The annual meeting of the Radiological Society of North America (RSNA) opened this past Sunday, and, for the first time, it is a virtual show. In addition to the scientific talks, medical imaging companies were able to present their products to a worldwide audience. An eagerly anticipated presentation was by Nanox which gave a live demonstration from their company headquarters in Israel. Three months ago, shortly after Nanox listed on the Nasdaq exchange, we asked whether the company was another Theranos, the failed blood-testing business. What have we learned about Nanox since then?
Well, despite damning reports by Citron Research and Muddy Waters, and threatened class action lawsuits by the Klein and Rosen law firms, the Nanox share price has done well (see below right). Although the price dropped steeply to about $24 during September, and was fairly steady through October, it has increased significantly during the past month and is now hovering around $60 a share. The Motley Fool believes this increase was because the market was anticipating a positive presentation by Nanox at RSNA yesterday.
Knowing what was at stake, Nanox’s CEO, Ran Poliakine, pulled out all the stops (click here for the video). First, he described their novel X-ray source technology and, after donning a protective lead apron, had a 2D X-ray taken of his left hand. Then, with a flourish, he compared his image with the famous X-ray of the hand of Wilhelm Röntgen’s wife (seen above). Next, tomosynthesis images of a chest phantom were acquired with the Nanox.ARC prototype, and two radiologists provided commentary on image quality.
A few hours later, LifeSci Advisors hosted a webinar at which Poliakine provided further feedback to the investor community. He described the company’s disruptive business model where they plan to place 5,000 Nanox.ARC units – free of charge – in various countries. Then, using medical screening as a service (MSaaS) model, and charging $14 per scan, they will create a recurring income stream with annual revenues of $400 million based on 20 scans per machine per day.
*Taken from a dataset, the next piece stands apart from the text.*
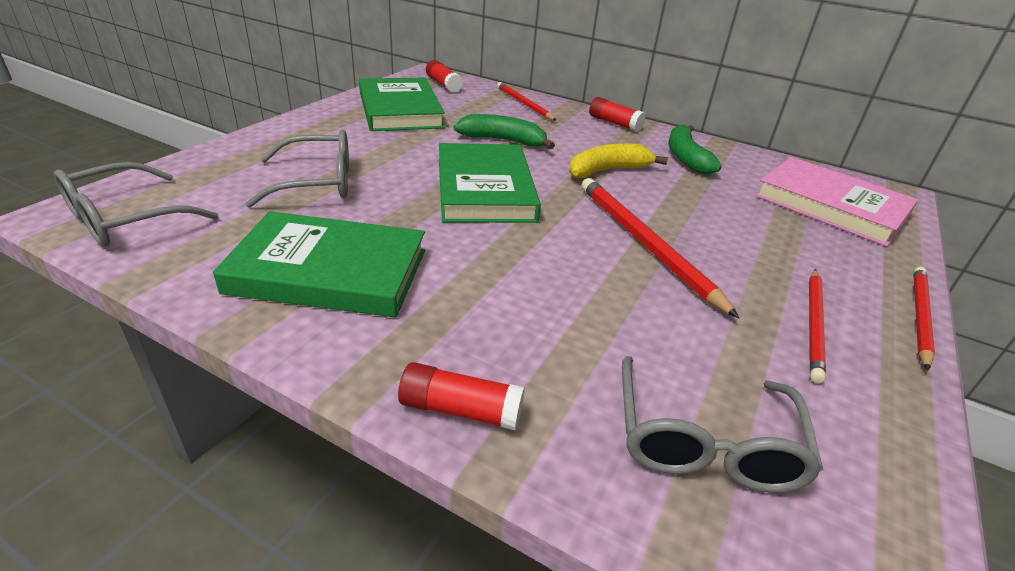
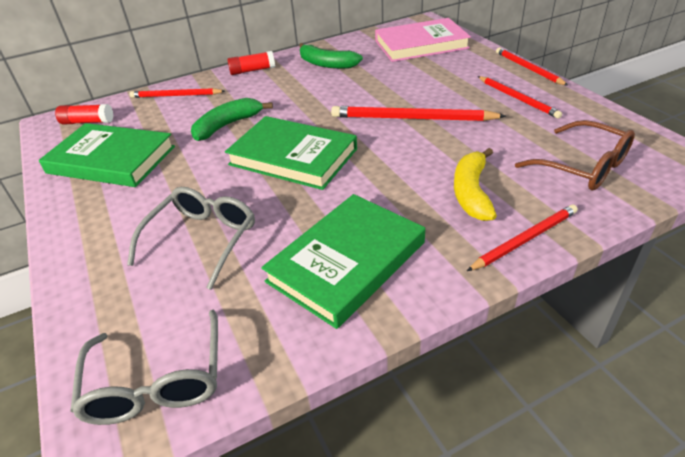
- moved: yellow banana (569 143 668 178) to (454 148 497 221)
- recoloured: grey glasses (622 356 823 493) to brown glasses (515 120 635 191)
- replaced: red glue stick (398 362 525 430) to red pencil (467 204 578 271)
The success – or failure – of this business model will be directly linked to Nanox’s worldwide partners, and being able to ramp up and deploy their machines in different geographic regions. While their manufacturing partners such as Foxconn and SK Telecom are well established, the same cannot be said for their deployment partners. In South Africa, that partner is Gold Rush for which the available evidence looks extremely dubious, but time will no doubt tell if investor confidence and the share price are justified.